These data then do not support the idea that the United States, or even the West, is awash in lightningstarted fires. Popular misconceptions regarding the frequency of lightning fires may be due to media coverage during recent extreme fire seasons, as well as the fact that many fire-history studies have been done on the few national forests in California, Arizona, and New Mexico that have relatively high lightning-fire ignition rates.
POTENTIAL ABORIGINAL IGNITION RATES
Any estimate of aboriginal ignition rates must consider at least three factors—the number of landscape fires started inadvertently per person per year, the number of fires purposefully set per person per year, and the number of people. Unfortunately, how many people there were in the Americas prior to Columbus’ landfall is not a settled issue. In fact, the entire subject is exceedingly contentious and highly charged, as it impinges directly on various national creation beliefs, charges of genocide by remaining indigenous inhabitants, and core environmental values, such as the idea of wilderness (Stannard 1992, 1998; Loewen 1995; Churchill 1997; Kay and Simmons 2002; Vale 2002; Mann 2005). Then, too, there is the problem that European-introduced diseases, such as smallpox, decimated native populations well in advance of actual European contact.
Smallpox, to which Native Americans had no acquired or genetic immunity, entered the Americas around 1520 and, according to Dobyns (1983), native people attempting to escape Spanish domination in Cuba fled to Florida in ocean-going canoes and brought smallpox to the mainland. Dobyns postulated that at least three major pandemics swept North America and reduced aboriginal populations by 90% or more before the Pilgrims arrived at Plymouth Rock. Needless to say, Dobyns’ hypothesis has caused a great deal of debate, but recent archaeological work by Ramenofsky (1987), Campbell (1990), and Kornfield (1994) has documented a major aboriginal population collapse in the northern Rockies and on the northern Great Plains ca. 1550—250 y before explorers like Lewis and Clark (1804–1806) set foot in the West. Thus, we are left with a range of estimates—from a low of only a few million aboriginal inhabitants to a high of 200–300 million in the Americas ca. 1491 (Mann 2005). The only certainty is that Europeans have consistently underestimated the antiquity of aboriginal occupation, as well as the political and technical sophistication of America’s original inhabitants (Mann 2005).

Requirement A: Do these statements agree with the passage on fire ignition rates? For each, answer yes or no and quote the deciding words. (i) Smallpox reached the Americas around 1520. (ii) The size of the population in the Americas before Columbus' landfall is a settled matter. (iii) Archaeological work has documented an aboriginal population collapse on the northern Great Plains around 1550.
Requirement B: Can you return the stretch of the passage on fire ignition rates from "POTENTIAL ABORIGINAL IGNITION" through "actual European contact.", copied word for word?

Keypoint coordinate data:
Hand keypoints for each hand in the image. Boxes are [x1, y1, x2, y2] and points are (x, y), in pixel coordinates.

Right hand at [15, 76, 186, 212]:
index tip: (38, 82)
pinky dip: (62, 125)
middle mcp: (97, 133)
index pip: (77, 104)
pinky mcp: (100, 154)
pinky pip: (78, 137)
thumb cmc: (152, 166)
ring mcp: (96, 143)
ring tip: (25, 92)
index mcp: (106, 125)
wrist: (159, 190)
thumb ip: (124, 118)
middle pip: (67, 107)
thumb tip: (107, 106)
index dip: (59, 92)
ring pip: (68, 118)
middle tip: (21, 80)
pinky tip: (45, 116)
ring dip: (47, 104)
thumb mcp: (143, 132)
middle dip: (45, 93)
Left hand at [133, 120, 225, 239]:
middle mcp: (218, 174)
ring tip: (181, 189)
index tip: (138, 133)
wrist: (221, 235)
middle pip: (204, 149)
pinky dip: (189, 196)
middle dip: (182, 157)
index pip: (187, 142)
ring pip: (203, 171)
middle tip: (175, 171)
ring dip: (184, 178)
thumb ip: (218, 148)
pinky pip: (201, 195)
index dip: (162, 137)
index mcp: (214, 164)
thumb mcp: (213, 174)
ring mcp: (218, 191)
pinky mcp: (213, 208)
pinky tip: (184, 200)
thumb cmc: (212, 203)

Solution A:
(i) Yes: "Smallpox, to which Native Americans had no acquired or genetic immunity, entered the Americas around 1520"
(ii) No: "how many people there were in the Americas prior to Columbus’ landfall is not a settled issue"
(iii) Yes: "has documented a major aboriginal population collapse in the northern Rockies and on the northern Great Plains ca. 1550"

Solution B:
POTENTIAL ABORIGINAL IGNITION RATES
Any estimate of aboriginal ignition rates must consider at least three factors—the number of landscape fires started inadvertently per person per year, the number of fires purposefully set per person per year, and the number of people. Unfortunately, how many people there were in the Americas prior to Columbus’ landfall is not a settled issue. In fact, the entire subject is exceedingly contentious and highly charged, as it impinges directly on various national creation beliefs, charges of genocide by remaining indigenous inhabitants, and core environmental values, such as the idea of wilderness (Stannard 1992, 1998; Loewen 1995; Churchill 1997; Kay and Simmons 2002; Vale 2002; Mann 2005). Then, too, there is the problem that European-introduced diseases, such as smallpox, decimated native populations well in advance of actual European contact.